JVM: How to manage off-heap memory created by JNI

I'm building a Scala wrapper around the Torch libraries. I'm using Swig to build the glue layer. It allows me to create tensors off-heap, which I can only free by explicitly calling a static method of the library. However, I want to use the tensors in an imperative way, without having to worry about releasing the memory, much like any ordinary object in Java.

The only way I can think of doing this is to (mis-)use the JVM's garbage collector in the following way:

A 'memory manager' keeps track of the amount of off-heap memory consumed, and when a threshold is reached, it calls System.gc().

object MemoryManager {    
  val Threshold: Long = 2L * 1024L * 1024L * 1024L // 2 GB
  val FloatSize = 4
  private val hiMemMark = new AtomicLong(0)

  def dec(size: Long): Long = hiMemMark.addAndGet(-size * FloatSize)
  def inc(size: Long): Long = hiMemMark.addAndGet(size * FloatSize)

  def memCheck(size: Long): Unit = {
    val level = inc(size)
    if (level > Threshold) {
      System.gc()
    }
  }
}

The tensors themselves are wrapped in a class, with a finalize method, that frees the off-heap memory, like so:

class Tensor private (val payload: SWIGTYPE_p_THFloatTensor) {
  def numel: Int = TH.THFloatTensor_numel(payload)

  override def finalize(): Unit = {
    val memSize = MemoryManager.dec(numel)
    TH.THFloatTensor_free(payload)
  }    
}

Tensor creation is done by a factory method, that notifies the memory manager. For example, to create a Tensor of zeros:

object Tensor {
  def zeros(shape: List[Int]): Tensor = {
      MemoryManager.memCheck(shape.product)
      val storage = ... // boilerplate
      val t = TH.THFloatTensor_new
      TH.THFloatTensor_zeros(t, storage)
      new Tensor(t)
  }
}

I realize this is a naive approach, but can I get away with this?
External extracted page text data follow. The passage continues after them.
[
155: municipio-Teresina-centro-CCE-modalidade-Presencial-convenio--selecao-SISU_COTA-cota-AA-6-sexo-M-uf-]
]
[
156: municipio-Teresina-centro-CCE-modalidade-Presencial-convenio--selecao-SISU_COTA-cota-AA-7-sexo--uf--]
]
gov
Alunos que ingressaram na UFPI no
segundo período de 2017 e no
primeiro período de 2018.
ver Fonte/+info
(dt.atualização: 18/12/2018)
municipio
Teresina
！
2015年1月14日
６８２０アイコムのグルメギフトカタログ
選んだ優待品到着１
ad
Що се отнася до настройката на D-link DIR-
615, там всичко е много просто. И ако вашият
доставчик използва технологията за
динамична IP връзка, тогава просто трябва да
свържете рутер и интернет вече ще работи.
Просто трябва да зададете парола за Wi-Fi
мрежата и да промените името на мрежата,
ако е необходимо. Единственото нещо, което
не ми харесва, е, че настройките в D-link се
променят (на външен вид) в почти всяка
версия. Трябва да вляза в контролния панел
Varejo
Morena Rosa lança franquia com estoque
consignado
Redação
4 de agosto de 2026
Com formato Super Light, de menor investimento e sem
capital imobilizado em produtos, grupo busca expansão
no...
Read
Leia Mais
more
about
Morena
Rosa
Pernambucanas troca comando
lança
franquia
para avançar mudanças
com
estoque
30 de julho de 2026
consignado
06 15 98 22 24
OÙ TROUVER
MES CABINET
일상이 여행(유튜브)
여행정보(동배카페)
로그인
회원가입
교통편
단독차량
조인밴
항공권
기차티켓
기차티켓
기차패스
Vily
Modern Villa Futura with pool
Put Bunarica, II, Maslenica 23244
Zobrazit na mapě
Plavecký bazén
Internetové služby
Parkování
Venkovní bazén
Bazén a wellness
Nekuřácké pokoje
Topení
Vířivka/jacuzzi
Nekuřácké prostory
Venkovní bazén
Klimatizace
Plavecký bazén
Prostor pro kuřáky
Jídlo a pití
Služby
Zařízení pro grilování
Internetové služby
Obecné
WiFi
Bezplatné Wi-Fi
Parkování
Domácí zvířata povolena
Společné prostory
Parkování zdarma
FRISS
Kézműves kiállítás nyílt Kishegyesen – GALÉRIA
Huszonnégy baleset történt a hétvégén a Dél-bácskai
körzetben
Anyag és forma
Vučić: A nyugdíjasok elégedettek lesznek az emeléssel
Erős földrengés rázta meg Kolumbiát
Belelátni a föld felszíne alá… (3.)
It seems to work fine, also when running in parallel (which generates lots of superfluous calls to System.gc() but otherwise nothing) Or can you think of a better solution?

Thank you.

Solution

There's a more deterministic option - explicitly managed regions of memory

So, roughly if we had a class like this:

class Region private () {
  private val registered = ArrayBuffer.empty[() => Unit]
  def register(finalizer: () => Unit): Unit = registered += finalizer
  def releaseAll(): Unit = {
    registered.foreach(f => f()) // todo - will leak if f() throws
  }
}

We could have a method implementing so-called "Loan pattern" that gives us a fresh region and then handles the deallocation

object Region {
  def run[A](f: Region => A): A = {
    val r = new Region
    try f(r) finally r.releaseAll()
  }
}

Then something that requires manual deallocation could be described as taking an implicit Region:

class Leakable(i: Int)(implicit r: Region) {
  // Class body is constructor body, so you can register finalizers
  r.register(() => println(s"Deallocated foo $i"))
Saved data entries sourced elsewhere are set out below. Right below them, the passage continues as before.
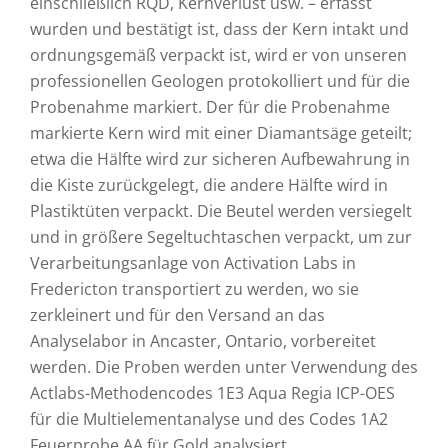
einschließlich RQD, Kernverlust usw. – erfasst
wurden und bestätigt ist, dass der Kern intakt und
ordnungsgemäß verpackt ist, wird er von unseren
professionellen Geologen protokolliert und für die
Probenahme markiert. Der für die Probenahme
markierte Kern wird mit einer Diamantsäge geteilt;
etwa die Hälfte wird zur sicheren Aufbewahrung in
die Kiste zurückgelegt, die andere Hälfte wird in
Plastiktüten verpackt. Die Beutel werden versiegelt
und in größere Segeltuchtaschen verpackt, um zur
Verarbeitungsanlage von Activation Labs in
Fredericton transportiert zu werden, wo sie
zerkleinert und für den Versand an das
Analyselabor in Ancaster, Ontario, vorbereitet
werden. Die Proben werden unter Verwendung des
Actlabs-Methodencodes 1E3 Aqua Regia ICP-OES
für die Multielementanalyse und des Codes 1A2
Feuerprobe AA für Gold analysiert.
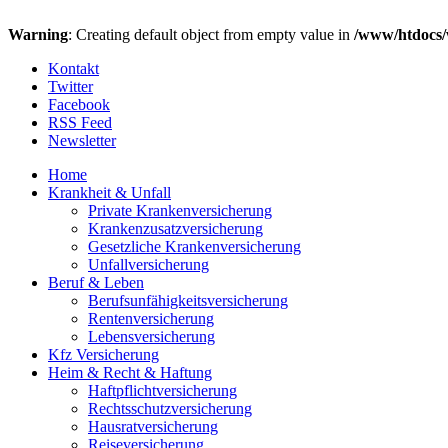
Warning
: Creating default object from empty value in
/www/htdocs/
Kontakt
Twitter
Facebook
RSS Feed
Newsletter
Home
Krankheit & Unfall
Private Krankenversicherung
Krankenzusatzversicherung
Gesetzliche Krankenversicherung
Unfallversicherung
Beruf & Leben
Berufsunfähigkeitsversicherung
Rentenversicherung
Lebensversicherung
Kfz Versicherung
Heim & Recht & Haftung
Haftpflichtversicherung
Rechtsschutzversicherung
Hausratversicherung
Reiseversicherung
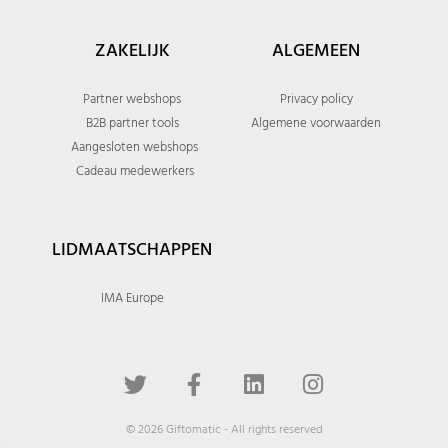
ZAKELIJK
ALGEMEEN
Partner webshops
Privacy policy
B2B partner tools
Algemene voorwaarden
Aangesloten webshops
Cadeau medewerkers
LIDMAATSCHAPPEN
IMA Europe
© 2026 Giftomatic - All rights reserved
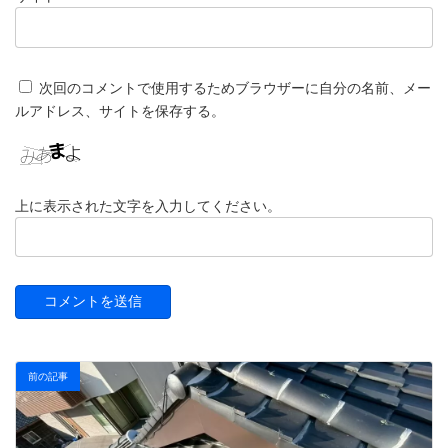
次回のコメントで使用するためブラウザーに自分の名前、メー
ルアドレス、サイトを保存する。
上に表示された文字を入力してください。
前の記事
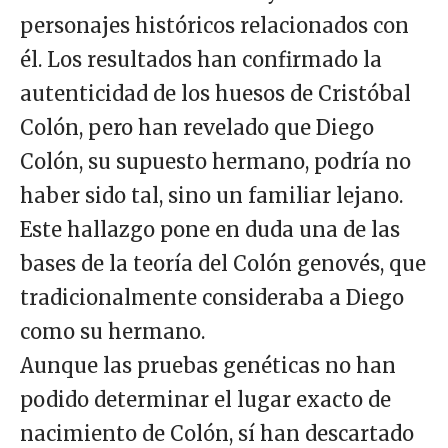
personajes históricos relacionados con
él. Los resultados han confirmado la
autenticidad de los huesos de Cristóbal
Colón, pero han revelado que Diego
Colón, su supuesto hermano, podría no
haber sido tal, sino un familiar lejano.
Este hallazgo pone en duda una de las
bases de la teoría del Colón genovés, que
tradicionalmente consideraba a Diego
como su hermano.
Aunque las pruebas genéticas no han
podido determinar el lugar exacto de
nacimiento de Colón, sí han descartado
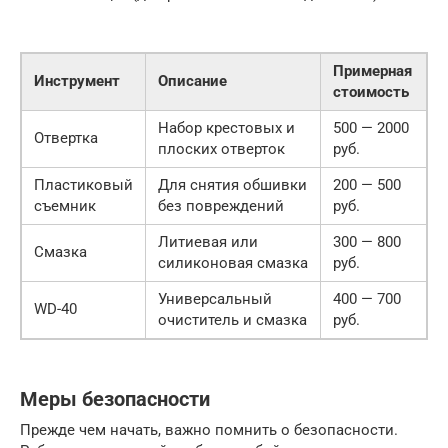
Примерная
Инструмент
Описание
стоимость
Набор крестовых и
500 — 2000
Отвертка
плоских отверток
руб.
Пластиковый
Для снятия обшивки
200 — 500
съемник
без повреждений
руб.
Литиевая или
300 — 800
Смазка
силиконовая смазка
руб.
Универсальный
400 — 700
WD-40
очиститель и смазка
руб.
Меры безопасности
Прежде чем начать, важно помнить о безопасности.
  def foo() = println(s"Foo: $i")
}

Which you would be able to use in a fairly boilerplate-free way:

Region.run { implicit r =>
  val a = new Leakable(1)
  val b = new Leakable(2)
  b.foo()
  a.foo()
}

This code produces the following output:

Foo: 2
Foo: 1
Deallocated foo 1
Deallocated foo 2

Such approach is limiting a little bit (if you try to assign a Leakable to a variable outside the closure passed in run, its scope will not be promoted), but will be faster and guaranteed to work even if calls to System.gc are disabled.